Security & Governance

How ZephMatrix keeps AI teammates governed in production

This brief summarizes the security and governance primitives that are implemented in the platform today, so you can understand exactly what is enforced in code versus what is still on the roadmap.

On this page

  • How guardrails-as-code constrain what teammates can do
  • How human-in-the-loop approvals work for high-risk actions
  • What is logged today for auditability, and what is still on the roadmap

Guardrails-as-code

Every AI teammate is backed by a role configuration that includes explicit capabilities and guardrails.
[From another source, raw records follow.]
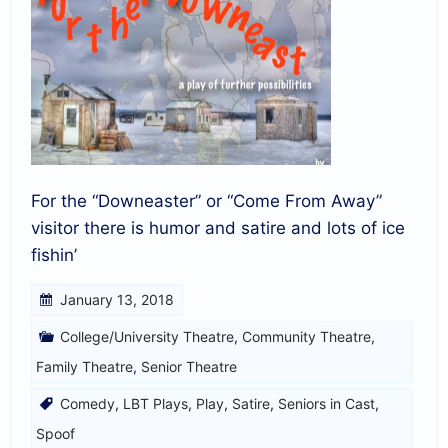
For the “Downeaster” or “Come From Away”
visitor there is humor and satire and lots of ice
fishin’
January 13, 2018
College/University Theatre
,
Community Theatre
,
Family Theatre
,
Senior Theatre
Comedy
,
LBT Plays
,
Play
,
Satire
,
Seniors in Cast
,
Spoof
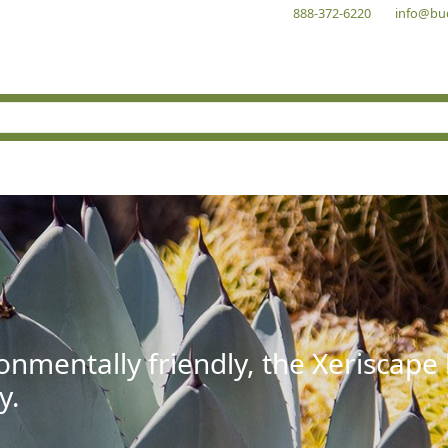
888-372-6220
info@bu
onmentally friendly, the Xeriscape
y.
These are enforced in code by the GuardrailEnforcer service:

  • • Pre-execution checks for blocked actions, required approvals, and autonomy level
  • • Cost and iteration limits with hard stops when budgets are exhausted
  • • Post-execution audit to verify that responses stayed within guardrails

Human-in-the-loop for critical actions

High-risk tasks are evaluated by the ApprovalEvaluator and routed through LangGraph-based human-in-the-loop (HITL) workflows:

  • • Guardrails mark tasks that require approval based on message content and role policy
  • • A multi-layer approval engine decides whether to auto-approve or pause for human review
  • • LangGraph interrupt / resume APIs pause execution and resume after an approve / reject decision

Data isolation and encryption

ZephMatrix is built as a multi-tenant platform with strong isolation between businesses and support for encrypting sensitive data:

  • • Application-level checks ensure AI teammates only access data for their own business
  • • Support for encrypting sensitive fields using the platform's encryption utilities
  • • All communication with the backend occurs over TLS

Auditability

Actions and key AI decisions are recorded in persistent audit logs to support investigations and reviews:

  • • Structured logging across services with correlation identifiers
  • • Durable audit records for key AI decisions (application-level integrity checks, not a cryptographic ledger)
  • • Token-usage tracking for cost visibility

What is not implemented yet

Time-travel debugging and fully policy-driven data residency controls are on the roadmap, but are not yet available in production. This brief reflects the current, implemented feature set.